課題の目的: 以下の提供テキストから、「海底に設置される直前のOBEM(YK01-11航海にて)」で始まり「に日本で始めて成功しました。」で終わる部分を、一字も変えずに抜き出してください。

提供テキスト:
海底に設置される直前のOBEM(YK01-11航海にて)
日本での海底電磁気観測 
日本での海底電磁気観測は1981年に始まりました
1,2,3。そのきっかけは日本海溝周辺での日米共同での海底観測です。米国側はスクリプス海洋研究所であり、Dr. Filloux他のグループは当時すでに海底磁力計・海底電位差計などの開発に成功し、20台余りの装置を用いて深海底での電磁気観測を実施していました。日本はこの共同観測にあわせて新たに海底磁力計(OBM)を開発し、これを日本海溝陸側斜面に設置しました。日本初のOBMはフラックスゲート磁力計を搭載し、時限切り離し装置による自己浮上が可能でした。1981年7月、わずか1週間の記録ではありましたが海底での地磁気3成分の時間変化を測定することに日本で始めて成功しました。

(絵で数を数えるデータ)
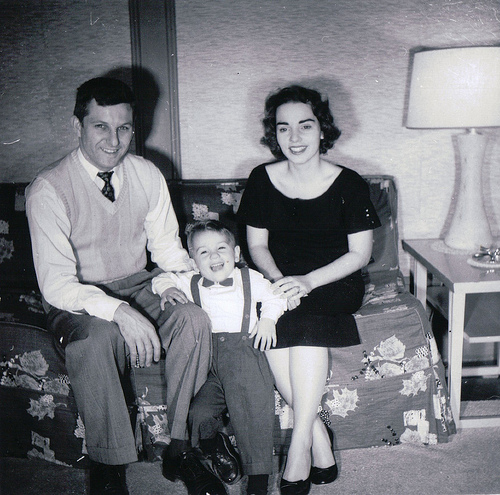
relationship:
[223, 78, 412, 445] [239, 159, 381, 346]
woman wearing dress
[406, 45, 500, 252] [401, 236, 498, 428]
lamp sitting on table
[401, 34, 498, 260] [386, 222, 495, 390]
lamp on a table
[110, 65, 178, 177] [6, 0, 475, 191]
shadow on wall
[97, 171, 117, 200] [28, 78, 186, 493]
tie on man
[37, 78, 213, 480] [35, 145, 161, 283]
man wearing sweater vest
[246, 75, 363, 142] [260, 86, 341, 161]
shadow on head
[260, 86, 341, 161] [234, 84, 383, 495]
head on woman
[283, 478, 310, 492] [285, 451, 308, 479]
shoe on foot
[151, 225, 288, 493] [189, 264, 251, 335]
boy wearing suspenders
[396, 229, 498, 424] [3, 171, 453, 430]
table next to couch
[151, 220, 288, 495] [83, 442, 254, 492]
boy wears shoes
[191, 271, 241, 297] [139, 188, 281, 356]
bowtie on boy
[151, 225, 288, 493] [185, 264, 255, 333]
boy wearing suspenders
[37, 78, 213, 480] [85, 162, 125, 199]
man wearing a neck tie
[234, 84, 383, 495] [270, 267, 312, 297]
woman has hand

課題への回答:
海底に設置される直前のOBEM(YK01-11航海にて)
日本での海底電磁気観測 
日本での海底電磁気観測は1981年に始まりました
1,2,3。そのきっかけは日本海溝周辺での日米共同での海底観測です。米国側はスクリプス海洋研究所であり、Dr. Filloux他のグループは当時すでに海底磁力計・海底電位差計などの開発に成功し、20台余りの装置を用いて深海底での電磁気観測を実施していました。日本はこの共同観測にあわせて新たに海底磁力計(OBM)を開発し、これを日本海溝陸側斜面に設置しました。日本初のOBMはフラックスゲート磁力計を搭載し、時限切り離し装置による自己浮上が可能でした。1981年7月、わずか1週間の記録ではありましたが海底での地磁気3成分の時間変化を測定することに日本で始めて成功しました。